Exercise aim: In the records that follow, show each line where the word "along" is present.

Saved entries
--------------------------------
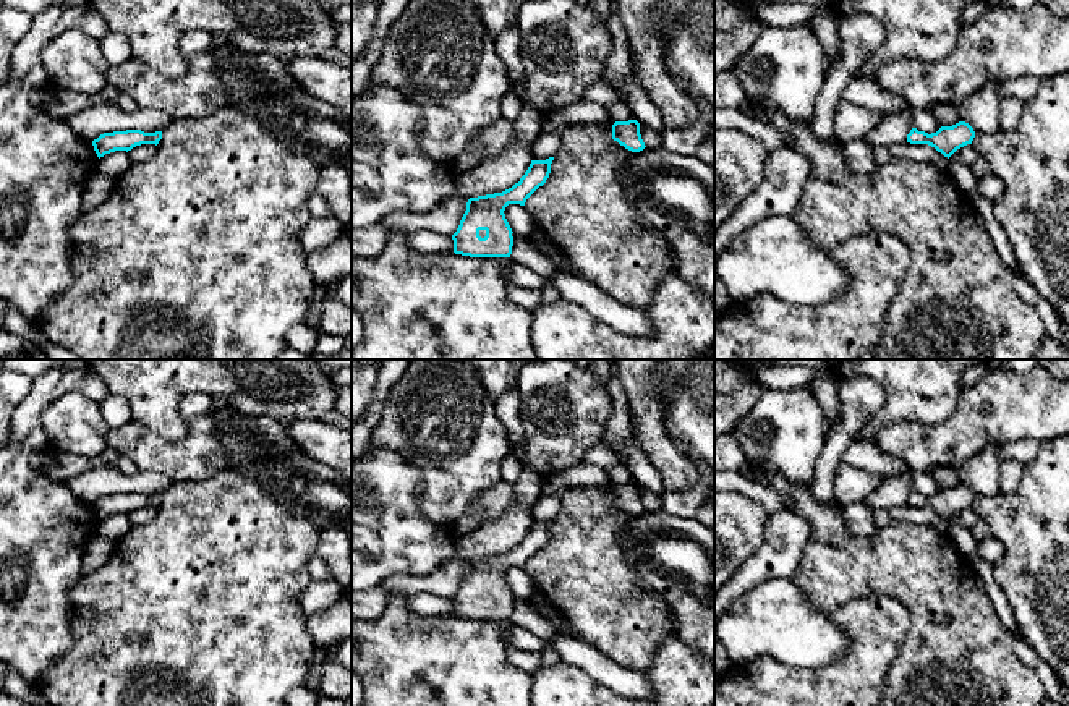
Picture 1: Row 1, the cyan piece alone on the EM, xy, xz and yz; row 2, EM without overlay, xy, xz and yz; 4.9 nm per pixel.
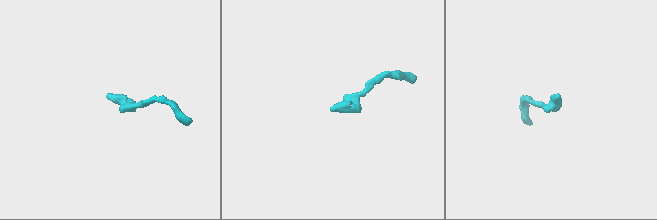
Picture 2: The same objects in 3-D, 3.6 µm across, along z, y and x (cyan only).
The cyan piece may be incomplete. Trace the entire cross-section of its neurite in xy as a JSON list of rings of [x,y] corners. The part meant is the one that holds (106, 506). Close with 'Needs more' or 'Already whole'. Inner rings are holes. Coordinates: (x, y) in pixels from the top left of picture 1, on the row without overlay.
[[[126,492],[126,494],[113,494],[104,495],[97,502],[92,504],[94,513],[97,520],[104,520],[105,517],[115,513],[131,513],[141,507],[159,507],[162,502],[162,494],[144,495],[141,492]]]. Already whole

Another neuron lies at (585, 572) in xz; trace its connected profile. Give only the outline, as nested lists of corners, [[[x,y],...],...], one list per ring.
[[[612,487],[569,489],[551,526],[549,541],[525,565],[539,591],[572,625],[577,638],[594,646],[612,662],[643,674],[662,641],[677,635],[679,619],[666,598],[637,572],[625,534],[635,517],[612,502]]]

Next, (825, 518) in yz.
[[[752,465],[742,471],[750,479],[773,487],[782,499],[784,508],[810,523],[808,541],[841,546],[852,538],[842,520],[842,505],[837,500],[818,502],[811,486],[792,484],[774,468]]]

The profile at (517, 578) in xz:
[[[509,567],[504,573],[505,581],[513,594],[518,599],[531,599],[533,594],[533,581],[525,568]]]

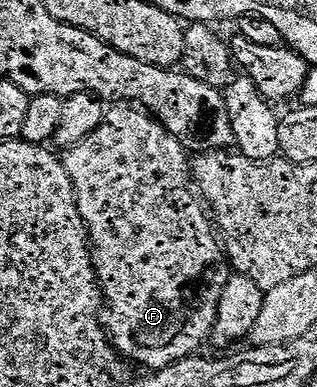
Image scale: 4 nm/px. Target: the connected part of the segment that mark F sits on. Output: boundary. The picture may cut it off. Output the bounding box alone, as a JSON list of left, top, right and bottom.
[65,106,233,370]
--------------------------------
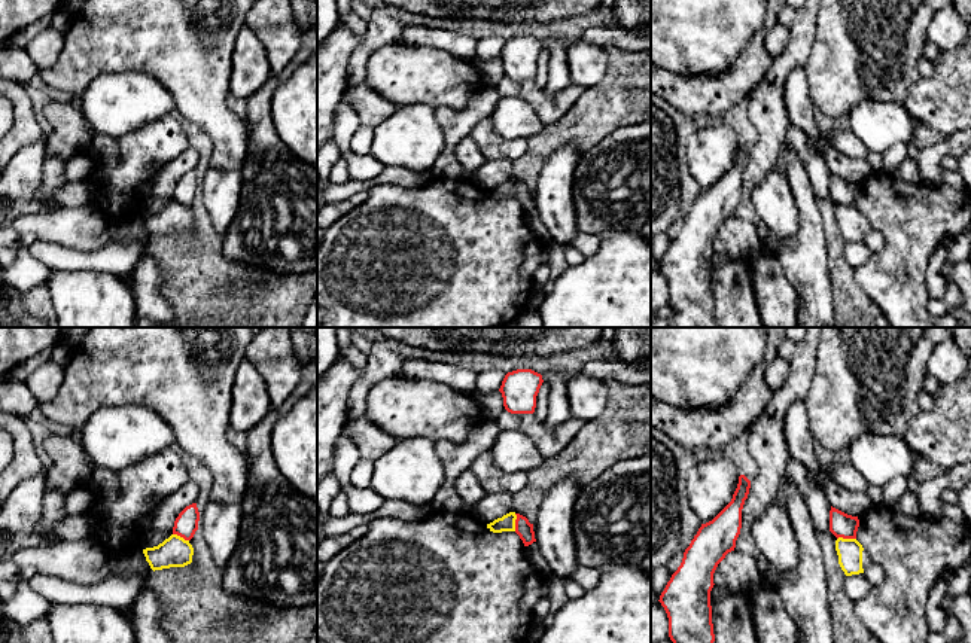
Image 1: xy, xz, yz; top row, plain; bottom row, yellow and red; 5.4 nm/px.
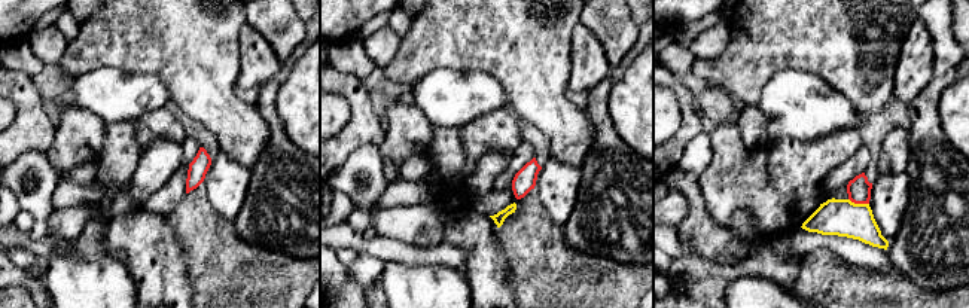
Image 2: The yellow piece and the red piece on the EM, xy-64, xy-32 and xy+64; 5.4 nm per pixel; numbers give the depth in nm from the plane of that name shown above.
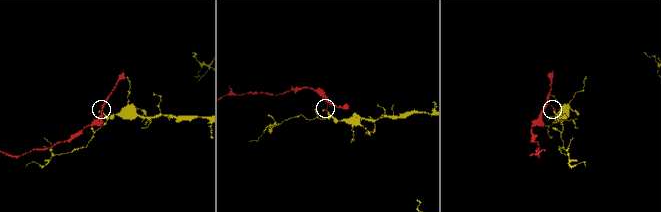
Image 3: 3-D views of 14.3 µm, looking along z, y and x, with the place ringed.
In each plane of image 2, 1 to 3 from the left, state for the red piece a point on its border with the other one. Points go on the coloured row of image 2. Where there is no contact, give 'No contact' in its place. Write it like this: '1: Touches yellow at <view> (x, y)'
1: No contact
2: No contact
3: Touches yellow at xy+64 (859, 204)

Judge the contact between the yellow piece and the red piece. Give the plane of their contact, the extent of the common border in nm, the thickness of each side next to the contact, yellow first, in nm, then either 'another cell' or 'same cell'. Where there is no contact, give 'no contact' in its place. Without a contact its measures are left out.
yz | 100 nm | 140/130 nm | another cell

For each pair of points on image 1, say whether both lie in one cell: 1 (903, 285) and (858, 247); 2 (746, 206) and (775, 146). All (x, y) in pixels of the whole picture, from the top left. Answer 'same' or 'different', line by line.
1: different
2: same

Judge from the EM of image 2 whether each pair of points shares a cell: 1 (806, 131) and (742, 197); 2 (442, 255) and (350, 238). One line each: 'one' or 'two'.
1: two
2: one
--------------------------------
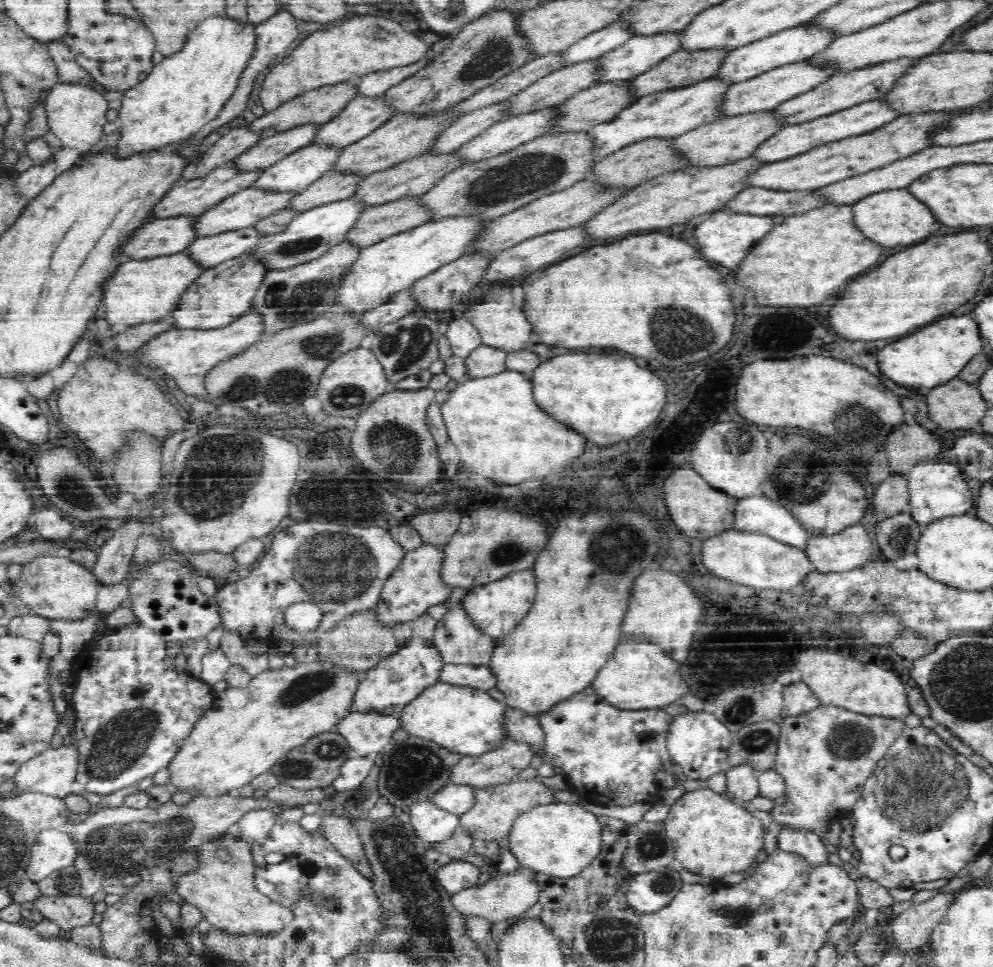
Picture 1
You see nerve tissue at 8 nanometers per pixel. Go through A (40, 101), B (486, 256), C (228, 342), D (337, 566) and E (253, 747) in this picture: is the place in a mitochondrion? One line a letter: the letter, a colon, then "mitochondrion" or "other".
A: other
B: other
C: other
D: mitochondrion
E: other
--------------------------------
Reply:
Picture 2: The same objects in 3-D, 3.6 µm across, along z, y and x (cyan only).
Image 3: 3-D views of 14.3 µm, looking along z, y and x, with the place ringed.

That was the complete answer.